The Slatest

Trump’s Response to an American’s Shooting Spree Is to Conflate Muslims, Immigrants, and Terrorists

Republican Presidential candidate Donald Trump speaks at Saint Anselm College June 13, 2016 in Manchester, New Hampshire.
Republican presidential candidate Donald Trump speaks at Saint Anselm College in Manchester, New Hampshire on June 13, 2016.

Darren McCollester/Getty Images

After spending his morning arguing to various television hosts that President Obama might be an ISIS sleeper agent, Donald Trump delivered what was intended to be his meatier, more presidential statement on the mass shooting in Orlando. This was, by our count, the third time in his incessantly yappy life that Trump has delivered remarks from a ’prompter, although the prepared text bears only a loose structural resemblance to the words that tumbled out of his mouth.

And what came out of his mouth was the usual mix of terror and absurdity from which no preparation can extract him. As expected, he painted all American Muslims not as constituents but as foreign bodies with whom the government must negotiate, if it can’t block them out first.

Terror, because he was reiterating his nauseating policy proposals that put him not simply near, but at one with, the far-right nationalist parties of Western Europe. And absurdity because those policies, largely centered around immigration, had no linkage to what happened in Orlando. (In a more comical aside, Trump tried to drive a wedge between Hillary Clinton and her LGBT supporters. Donald, Donald, Donald. That’s just not going to happen.)

Omar Mateen was an American citizen who, like Trump himself, was born in Queens. The presumptive Republican presidential nominee tried to shoehorn the problem presented by Mateen into his justification for banning Muslims from the United States. He did this because, well, of course he did. “The killer whose name I will not use or ever say was born in Afghan—of Afghan parents who immigrated to the United States,” he said, screwing up immediately. Mateen’s parents may hold some bad opinions, but they didn’t kill anyone nor did they urge their son to. So what was Trump’s point?

“The bottom line is that the only reason the killer was in America in the first place is because we allowed his family to come here,” he said. “That is a fact and it’s a fact we need to talk about.”

What’s there to talk about? An immigrant family comes, has children, and 30 years later that child turns out to be a madman. Big news: The vast majority of murderers in American history have descended from an immigrant. Same with every non-murderer, while we’re at it. That the child of an immigrant turns out to be a nutcase should not be cause for a blanket refusal of all immigrants from a certain country, or of a certain faith.

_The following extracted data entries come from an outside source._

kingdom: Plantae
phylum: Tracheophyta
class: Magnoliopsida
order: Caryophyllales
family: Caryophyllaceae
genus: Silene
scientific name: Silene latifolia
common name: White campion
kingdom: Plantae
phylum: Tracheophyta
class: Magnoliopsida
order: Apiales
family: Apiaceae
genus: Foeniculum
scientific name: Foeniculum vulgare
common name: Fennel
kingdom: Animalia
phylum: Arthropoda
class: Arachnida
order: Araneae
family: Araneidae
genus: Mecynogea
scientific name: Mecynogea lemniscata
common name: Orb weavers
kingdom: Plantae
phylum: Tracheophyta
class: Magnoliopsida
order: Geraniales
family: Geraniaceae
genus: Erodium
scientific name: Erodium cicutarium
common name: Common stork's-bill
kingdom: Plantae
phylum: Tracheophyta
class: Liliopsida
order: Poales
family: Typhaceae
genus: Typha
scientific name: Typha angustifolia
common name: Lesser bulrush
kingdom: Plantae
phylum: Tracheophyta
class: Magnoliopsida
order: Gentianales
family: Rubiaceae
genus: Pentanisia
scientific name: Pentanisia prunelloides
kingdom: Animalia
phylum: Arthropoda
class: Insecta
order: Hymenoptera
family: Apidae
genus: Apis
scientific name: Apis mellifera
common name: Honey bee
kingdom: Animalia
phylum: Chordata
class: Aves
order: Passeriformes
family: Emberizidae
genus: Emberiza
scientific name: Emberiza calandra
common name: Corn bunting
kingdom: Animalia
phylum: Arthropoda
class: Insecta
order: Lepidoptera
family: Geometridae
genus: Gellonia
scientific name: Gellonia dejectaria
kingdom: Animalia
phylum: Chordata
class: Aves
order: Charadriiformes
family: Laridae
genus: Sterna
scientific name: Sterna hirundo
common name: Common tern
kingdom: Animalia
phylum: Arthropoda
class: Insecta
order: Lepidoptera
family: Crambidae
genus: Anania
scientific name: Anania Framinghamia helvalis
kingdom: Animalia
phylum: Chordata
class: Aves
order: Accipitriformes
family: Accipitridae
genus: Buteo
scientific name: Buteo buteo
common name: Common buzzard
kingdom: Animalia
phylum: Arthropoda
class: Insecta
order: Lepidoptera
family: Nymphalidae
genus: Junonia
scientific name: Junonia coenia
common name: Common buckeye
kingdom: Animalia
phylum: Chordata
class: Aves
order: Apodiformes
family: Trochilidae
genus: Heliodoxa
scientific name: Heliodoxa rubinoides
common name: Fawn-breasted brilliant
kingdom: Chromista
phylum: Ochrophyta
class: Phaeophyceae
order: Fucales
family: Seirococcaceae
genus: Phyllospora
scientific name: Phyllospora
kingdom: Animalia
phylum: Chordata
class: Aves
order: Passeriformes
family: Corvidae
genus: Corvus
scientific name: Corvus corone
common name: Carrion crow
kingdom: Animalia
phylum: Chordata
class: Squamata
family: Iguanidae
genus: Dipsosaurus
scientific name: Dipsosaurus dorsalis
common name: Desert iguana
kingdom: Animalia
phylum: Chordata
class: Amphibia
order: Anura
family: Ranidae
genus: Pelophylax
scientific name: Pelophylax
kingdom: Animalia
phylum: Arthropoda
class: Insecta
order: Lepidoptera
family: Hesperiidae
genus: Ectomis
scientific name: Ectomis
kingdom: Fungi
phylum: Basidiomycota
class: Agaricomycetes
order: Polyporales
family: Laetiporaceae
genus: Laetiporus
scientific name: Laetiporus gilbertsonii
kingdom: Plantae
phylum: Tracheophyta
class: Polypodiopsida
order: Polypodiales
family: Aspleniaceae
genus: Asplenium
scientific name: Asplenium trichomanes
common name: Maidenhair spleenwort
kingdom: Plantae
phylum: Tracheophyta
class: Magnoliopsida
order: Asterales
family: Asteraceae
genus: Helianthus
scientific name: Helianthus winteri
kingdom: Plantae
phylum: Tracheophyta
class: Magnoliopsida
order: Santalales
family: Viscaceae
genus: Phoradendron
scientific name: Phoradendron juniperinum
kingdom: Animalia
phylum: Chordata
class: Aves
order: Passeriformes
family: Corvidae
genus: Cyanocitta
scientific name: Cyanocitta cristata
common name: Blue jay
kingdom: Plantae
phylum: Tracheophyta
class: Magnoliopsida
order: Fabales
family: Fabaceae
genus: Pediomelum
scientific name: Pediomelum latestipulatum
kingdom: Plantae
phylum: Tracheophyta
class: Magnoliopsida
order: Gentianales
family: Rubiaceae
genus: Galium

That’s exactly what the moment calls for, in Trump’s mind. “When I’m elected,” he said, “I will suspend immigration from areas of the world where there is a proven history of terrorism against the United States, Europe or our allies, until we fully understand how to end these threats.” Let’s simply reiterate that this killing spree had nothing but nothing to do with Mateen’s immigration status, since he had no immigration status, since he was an American. What’s troubling is not that Trump thinks it did, but that Trump said it because he bets—and he’s probably right—that a lot of potential voters think it did, too.

Not long after branding all Muslims, regardless of citizenship or birth status, as dangerous immigrants, Trump, always gracious, appeared to offer some sort of… peace offering? To American Muslims? “We have to form a partnership with our Muslim communities,” he said, assuming the naturally foreign status of Muslims as a distinct entity with whom “we,” presumably the Real Americans, have to negotiate. “We have Muslim communities in this country that are great,” he offered, charitably. “And we have to form that partnership. Now, the Muslim community, so importantly, they have to work with us.” From there, he introduced the stick:

They have to cooperate with law enforcement and turn in the people who they know are bad—and they know it. And they have to do it and they have to do it forthwith… But I want every American to succeed, including Muslims. But the Muslims have to work with us. They have to work with us. … So when people know what’s going on, and they don’t tell us, and we have an attack and people die, these people have to have consequences. Big consequences.

This is just not how you speak about people whom you believe to be equals with their fellow citizens. You don’t presume that members of the “Muslim community” are sitting on information and offer them ultimatums in lieu of interaction or respect. Any mind that would consider this passage gracious or reasonable, rather than a not-so-veiled threat of extra-constitutional retaliation, belongs nowhere near the exercise of public power.